La ''democrazia protetta'': un dibattito politico italiano (1950-1953)
All’inizio degli anni ’50 si sviluppò in Italia un serrato dibattito sulla “democrazia protetta”, espressione che indica un insieme di norme che vietano i comportamenti volti a scardinare la costituzione e l’ordinamento democratico di uno stato. Il tentativo del governo centrista di “proteggere la democrazia” si esplicò principalmente lungo tre direzioni: la mancata emanazione di alcune leggi di attuazione della Costituzione, il tentativo di varare una legislazione speciale, principalmente diretta verso i comunisti (che tuttavia non fu mai approvata), e la legge elettorale del 1953 (la “legge truffa”).
Il tentativo di instaurare una “democrazia protetta” fu giustificato dal governo e delle forze di maggioranza con la necessità di contrastare il “pericolo comunista”, che avrebbe potuto far diventare l’Italia una preda dell’espansionismo sovietico. Solo inserendo gli avvenimenti italiani nel contesto bipolare mondiale, infatti, si può capire la necessità avvertita dal governo di intraprendere un’azione di difesa dello “stato democratico”. Le dinamiche internazionali, tuttavia, si innestavano su un fondo di anticomunismo insito in molte frange dei partiti della maggioranza.

MATERIALE FORNITO:
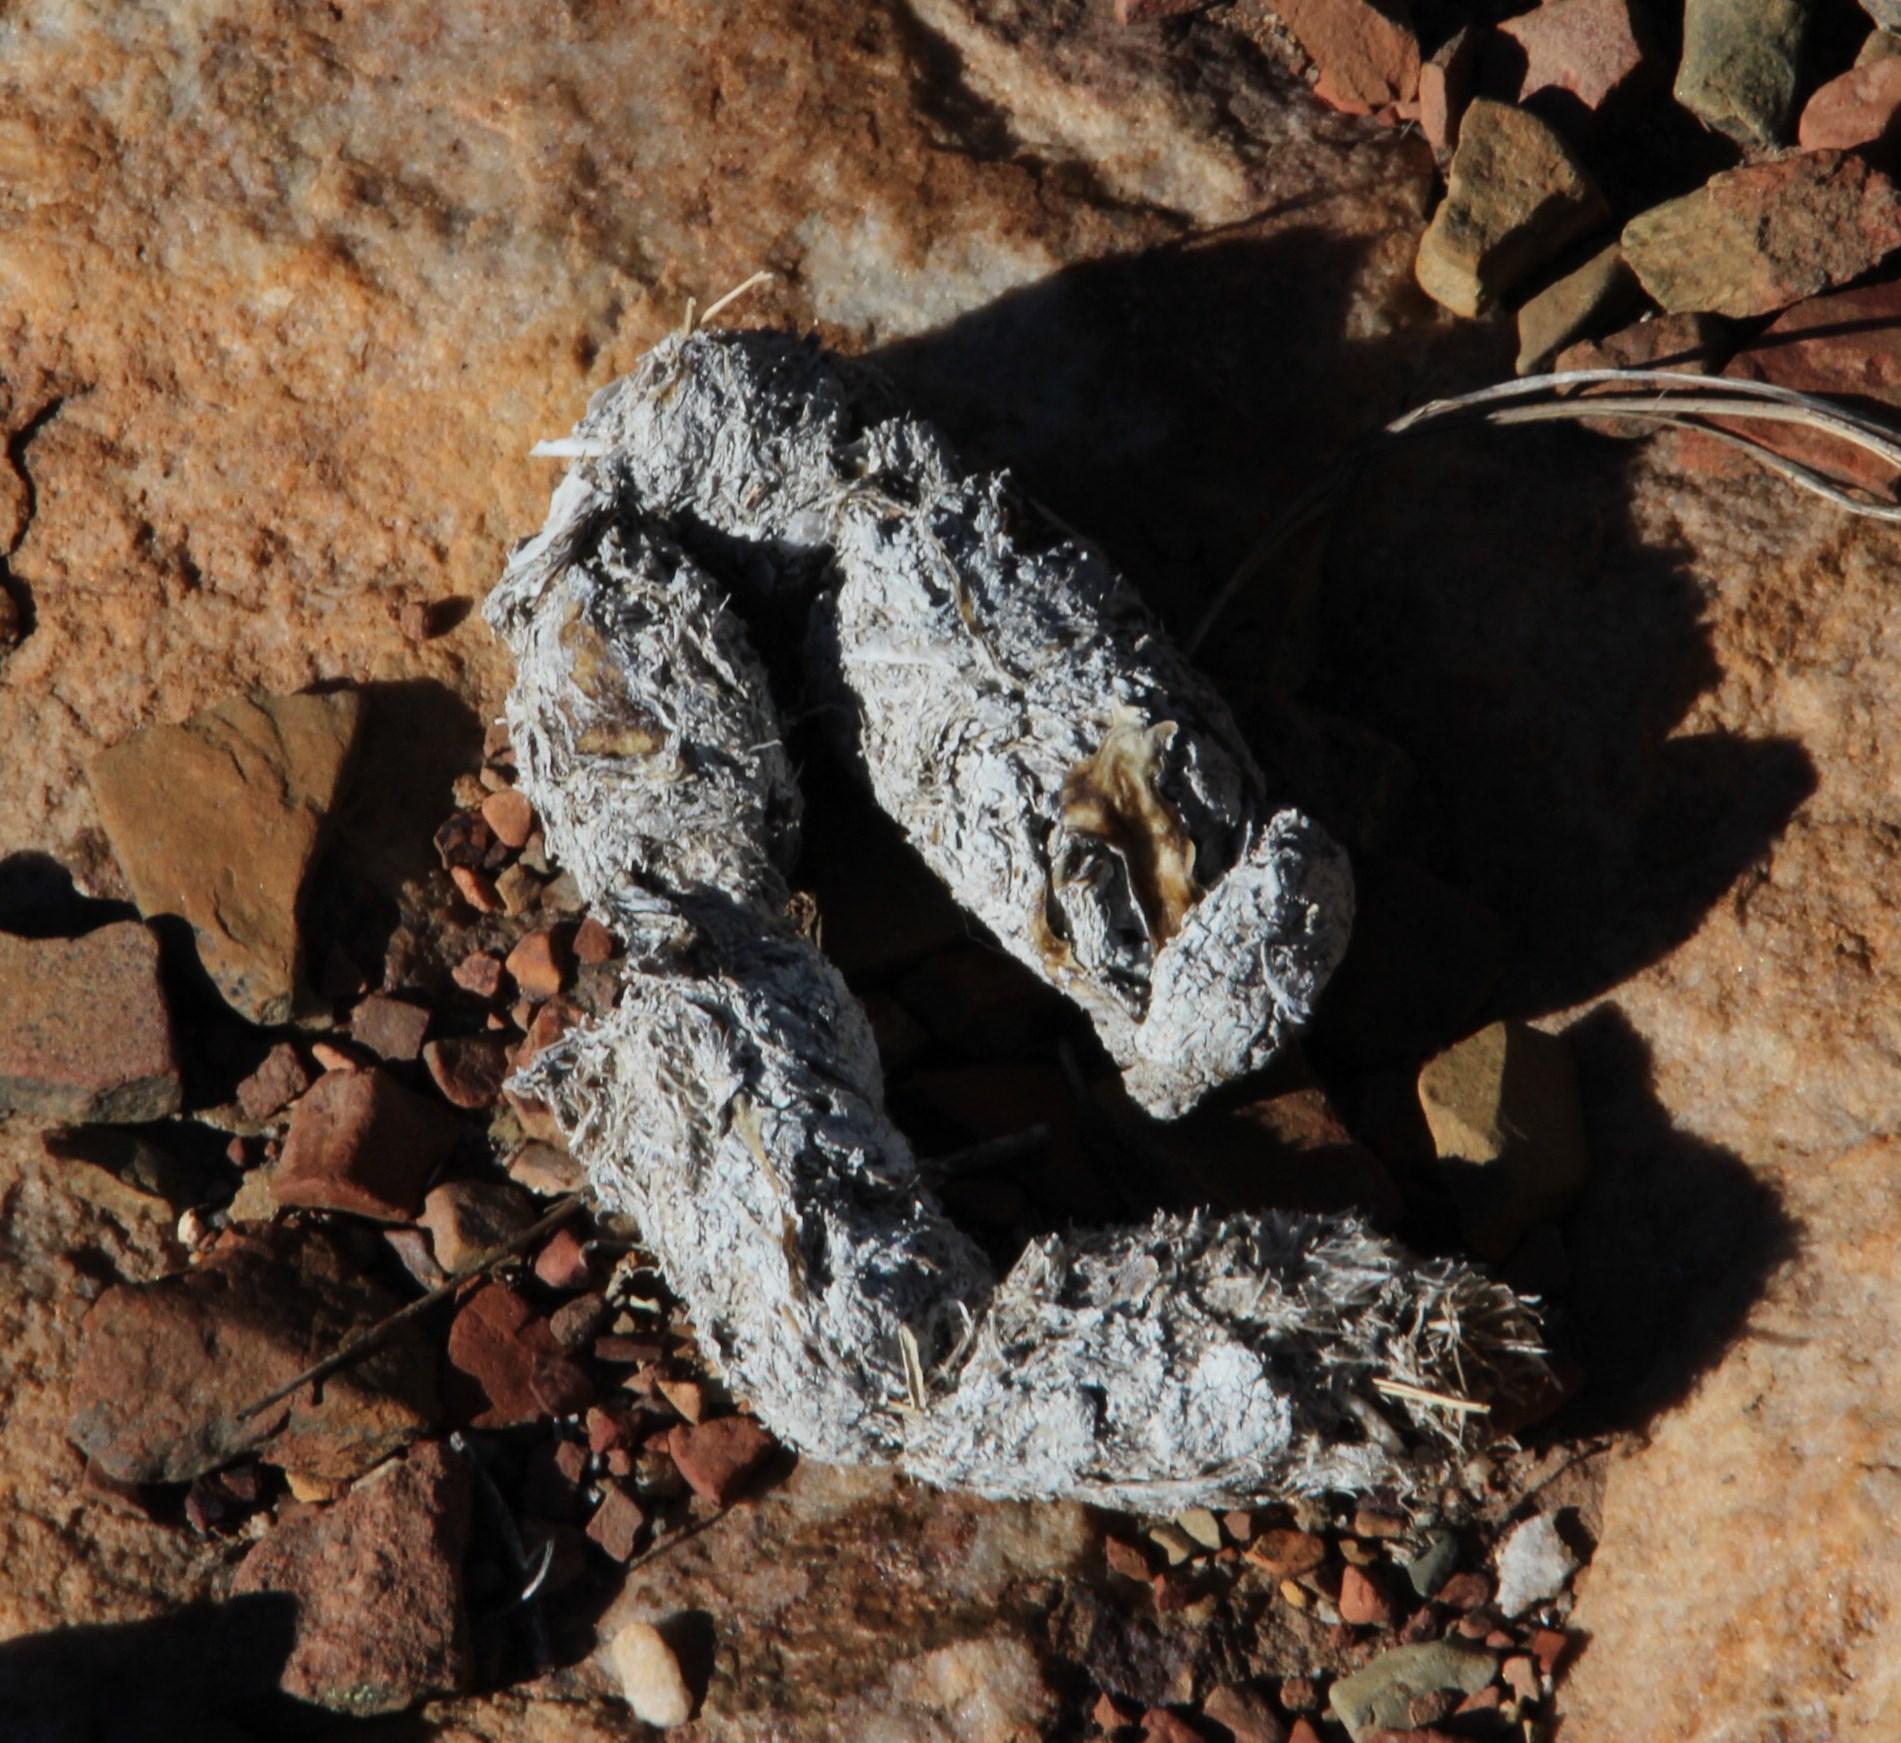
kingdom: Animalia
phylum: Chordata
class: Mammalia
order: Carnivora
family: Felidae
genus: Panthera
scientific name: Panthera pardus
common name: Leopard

RICHIESTE:
A: Riporti senza alcuna modifica le righe dell'elenco che vanno da quella contenente "phylum: Chordata" fino all'ultima dell'elenco, entrambe comprese.
B: Prosegua il testo sulla democrazia protetta a partire dall'ultima frase riportata.
Il testo e l'elenco non hanno alcun legame reciproco.

RISULTATI DELL'ESERCIZIO:
A:
phylum: Chordata
class: Mammalia
order: Carnivora
family: Felidae
genus: Panthera
scientific name: Panthera pardus
common name: Leopard

B:
La propaganda contro i comunisti, che avrebbero costituito una “quinta colonna” del bolscevismo sovietico in Italia, assunse toni martellanti e ripetitivi che, per questo, diventarono cultura condivisa nell’opinione pubblica.
Questa ricerca verte sul dibattito che scaturì a partire dalla presentazione da parte del governo di quella serie di disegni di legge che avrebbero dovuto limitare l'influenza e la libertà d’azione dei comunisti e dei socialisti, portando ad una sostanziale “sospensione della Costituzione”. Saranno presi in esame innanzitutto i provvedimenti in sé e, laddove ci fu, il dibattito parlamentare che li accompagnò; per una maggiore completezza, ho ritenuto opportuno integrare l’analisi con le posizioni che assunsero i diversi esponenti della maggioranza e dell’opposizione nei confronti di queste misure negli interventi pubblici e negli articoli in cui venivano commentate.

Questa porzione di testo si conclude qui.